### WHAT YOU WILL DO:
Copy every entry exactly as it stands, though any image it holds should stay out of the copy.

### RECORDS FOR THE EXERCISE:
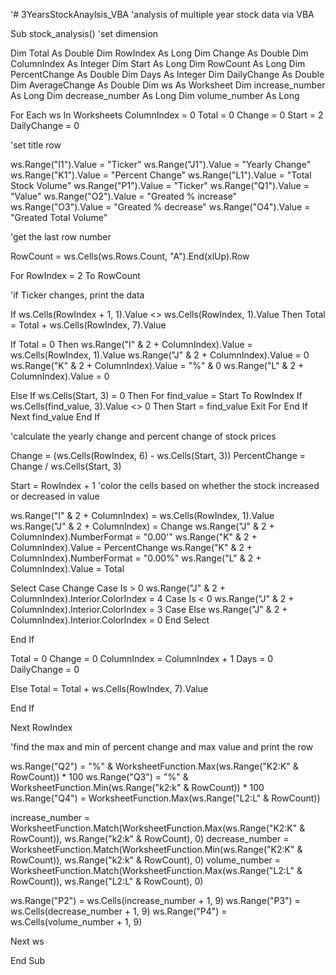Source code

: '# 3YearsStockAnaylsis_VBA
'analysis of multiple year stock data via VBA


Sub stock_analysis()
  'set dimension
 
 Dim Total As Double
 Dim RowIndex As Long
 Dim Change As Double
 Dim ColumnIndex As Integer
 Dim Start As Long
 Dim RowCount As Long
 Dim PercentChange As Double
 Dim Days As Integer
 Dim DailyChange As Double
 Dim AverageChange As Double
 Dim ws As Worksheet
 Dim increase_number As Long
 Dim decrease_number As Long
 Dim volume_number As Long
 
 
For Each ws In Worksheets
  ColumnIndex = 0
  Total = 0
  Change = 0
  Start = 2
  DailyChange = 0
  
  'set title row
  
  ws.Range("I1").Value = "Ticker"
  ws.Range("J1").Value = "Yearly Change"
  ws.Range("K1").Value = "Percent Change"
  ws.Range("L1").Value = "Total Stock Volume"
  ws.Range("P1").Value = "Ticker"
  ws.Range("Q1").Value = "Value"
  ws.Range("O2").Value = "Greated % increase"
  ws.Range("O3").Value = "Greated % decrease"
  ws.Range("O4").Value = "Greated Total Volume"

'get the last row number

RowCount = ws.Cells(ws.Rows.Count, "A").End(xlUp).Row

For RowIndex = 2 To RowCount

'if Ticker changes, print the data

If ws.Cells(RowIndex + 1, 1).Value <> ws.Cells(RowIndex, 1).Value Then
Total = Total + ws.Cells(RowIndex, 7).Value

If Total = 0 Then
   ws.Range("I" & 2 + ColumnIndex).Value = ws.Cells(RowIndex, 1).Value
   ws.Range("J" & 2 + ColumnIndex).Value = 0
   ws.Range("K" & 2 + ColumnIndex).Value = "%" & 0
   ws.Range("L" & 2 + ColumnIndex).Value = 0
   
Else
  If ws.Cells(Start, 3) = 0 Then
    For find_value = Start To RowIndex
    If ws.Cells(find_value, 3).Value <> 0 Then
    Start = find_value
    Exit For
    End If
    Next find_value
End If

'calculate the yearly change and percent change of stock prices

Change = (ws.Cells(RowIndex, 6) - ws.Cells(Start, 3))
PercentChange = Change / ws.Cells(Start, 3)

Start = RowIndex + 1
'color the cells based on whether the stock increased or decreased in value

ws.Range("I" & 2 + ColumnIndex) = ws.Cells(RowIndex, 1).Value
ws.Range("J" & 2 + ColumnIndex) = Change
ws.Range("J" & 2 + ColumnIndex).NumberFormat = "0.00'"
ws.Range("K" & 2 + ColumnIndex).Value = PercentChange
ws.Range("K" & 2 + ColumnIndex).NumberFormat = "0.00%"
ws.Range("L" & 2 + ColumnIndex).Value = Total


Select Case Change
  Case Is > 0
   ws.Range("J" & 2 + ColumnIndex).Interior.ColorIndex = 4
  Case Is < 0
  ws.Range("J" & 2 + ColumnIndex).Interior.ColorIndex = 3
  Case Else
  ws.Range("J" & 2 + ColumnIndex).Interior.ColorIndex = 0
  End Select
  
End If

  Total = 0
  Change = 0
  ColumnIndex = ColumnIndex + 1
  Days = 0
  DailyChange = 0
  
  Else
  Total = Total + ws.Cells(RowIndex, 7).Value
  
  End If
  
  Next RowIndex
  
  'find the max and min of percent change and max value and print the row
  
  ws.Range("Q2") = "%" & WorksheetFunction.Max(ws.Range("K2:K" & RowCount)) * 100
  ws.Range("Q3") = "%" & WorksheetFunction.Min(ws.Range("k2:k" & RowCount)) * 100
  ws.Range("Q4") = WorksheetFunction.Max(ws.Range("L2:L" & RowCount))
  
  increase_number = WorksheetFunction.Match(WorksheetFunction.Max(ws.Range("K2:K" & RowCount)), ws.Range("k2:k" & RowCount), 0)
  decrease_number = WorksheetFunction.Match(WorksheetFunction.Min(ws.Range("K2:K" & RowCount)), ws.Range("k2:k" & RowCount), 0)
  volume_number = WorksheetFunction.Match(WorksheetFunction.Max(ws.Range("L2:L" & RowCount)), ws.Range("L2:L" & RowCount), 0)
  
  ws.Range("P2") = ws.Cells(increase_number + 1, 9)
  ws.Range("P3") = ws.Cells(decrease_number + 1, 9)
  ws.Range("P4") = ws.Cells(volume_number + 1, 9)
  
  Next ws
    
  End Sub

### TASK RESPONSE:
Source code

: '# 3YearsStockAnaylsis_VBA
'analysis of multiple year stock data via VBA


Sub stock_analysis()
  'set dimension
 
 Dim Total As Double
 Dim RowIndex As Long
 Dim Change As Double
 Dim ColumnIndex As Integer
 Dim Start As Long
 Dim RowCount As Long
 Dim PercentChange As Double
 Dim Days As Integer
 Dim DailyChange As Double
 Dim AverageChange As Double
 Dim ws As Worksheet
 Dim increase_number As Long
 Dim decrease_number As Long
 Dim volume_number As Long
 
 
For Each ws In Worksheets
  ColumnIndex = 0
  Total = 0
  Change = 0
  Start = 2
  DailyChange = 0
  
  'set title row
  
  ws.Range("I1").Value = "Ticker"
  ws.Range("J1").Value = "Yearly Change"
  ws.Range("K1").Value = "Percent Change"
  ws.Range("L1").Value = "Total Stock Volume"
  ws.Range("P1").Value = "Ticker"
  ws.Range("Q1").Value = "Value"
  ws.Range("O2").Value = "Greated % increase"
  ws.Range("O3").Value = "Greated % decrease"
  ws.Range("O4").Value = "Greated Total Volume"

'get the last row number

RowCount = ws.Cells(ws.Rows.Count, "A").End(xlUp).Row

For RowIndex = 2 To RowCount

'if Ticker changes, print the data

If ws.Cells(RowIndex + 1, 1).Value <> ws.Cells(RowIndex, 1).Value Then
Total = Total + ws.Cells(RowIndex, 7).Value

If Total = 0 Then
   ws.Range("I" & 2 + ColumnIndex).Value = ws.Cells(RowIndex, 1).Value
   ws.Range("J" & 2 + ColumnIndex).Value = 0
   ws.Range("K" & 2 + ColumnIndex).Value = "%" & 0
   ws.Range("L" & 2 + ColumnIndex).Value = 0
   
Else
  If ws.Cells(Start, 3) = 0 Then
    For find_value = Start To RowIndex
    If ws.Cells(find_value, 3).Value <> 0 Then
    Start = find_value
    Exit For
    End If
    Next find_value
End If

'calculate the yearly change and percent change of stock prices

Change = (ws.Cells(RowIndex, 6) - ws.Cells(Start, 3))
PercentChange = Change / ws.Cells(Start, 3)

Start = RowIndex + 1
'color the cells based on whether the stock increased or decreased in value

ws.Range("I" & 2 + ColumnIndex) = ws.Cells(RowIndex, 1).Value
ws.Range("J" & 2 + ColumnIndex) = Change
ws.Range("J" & 2 + ColumnIndex).NumberFormat = "0.00'"
ws.Range("K" & 2 + ColumnIndex).Value = PercentChange
ws.Range("K" & 2 + ColumnIndex).NumberFormat = "0.00%"
ws.Range("L" & 2 + ColumnIndex).Value = Total


Select Case Change
  Case Is > 0
   ws.Range("J" & 2 + ColumnIndex).Interior.ColorIndex = 4
  Case Is < 0
  ws.Range("J" & 2 + ColumnIndex).Interior.ColorIndex = 3
  Case Else
  ws.Range("J" & 2 + ColumnIndex).Interior.ColorIndex = 0
  End Select
  
End If

  Total = 0
  Change = 0
  ColumnIndex = ColumnIndex + 1
  Days = 0
  DailyChange = 0
  
  Else
  Total = Total + ws.Cells(RowIndex, 7).Value
  
  End If
  
  Next RowIndex
  
  'find the max and min of percent change and max value and print the row
  
  ws.Range("Q2") = "%" & WorksheetFunction.Max(ws.Range("K2:K" & RowCount)) * 100
  ws.Range("Q3") = "%" & WorksheetFunction.Min(ws.Range("k2:k" & RowCount)) * 100
  ws.Range("Q4") = WorksheetFunction.Max(ws.Range("L2:L" & RowCount))
  
  increase_number = WorksheetFunction.Match(WorksheetFunction.Max(ws.Range("K2:K" & RowCount)), ws.Range("k2:k" & RowCount), 0)
  decrease_number = WorksheetFunction.Match(WorksheetFunction.Min(ws.Range("K2:K" & RowCount)), ws.Range("k2:k" & RowCount), 0)
  volume_number = WorksheetFunction.Match(WorksheetFunction.Max(ws.Range("L2:L" & RowCount)), ws.Range("L2:L" & RowCount), 0)
  
  ws.Range("P2") = ws.Cells(increase_number + 1, 9)
  ws.Range("P3") = ws.Cells(decrease_number + 1, 9)
  ws.Range("P4") = ws.Cells(volume_number + 1, 9)
  
  Next ws
    
  End Sub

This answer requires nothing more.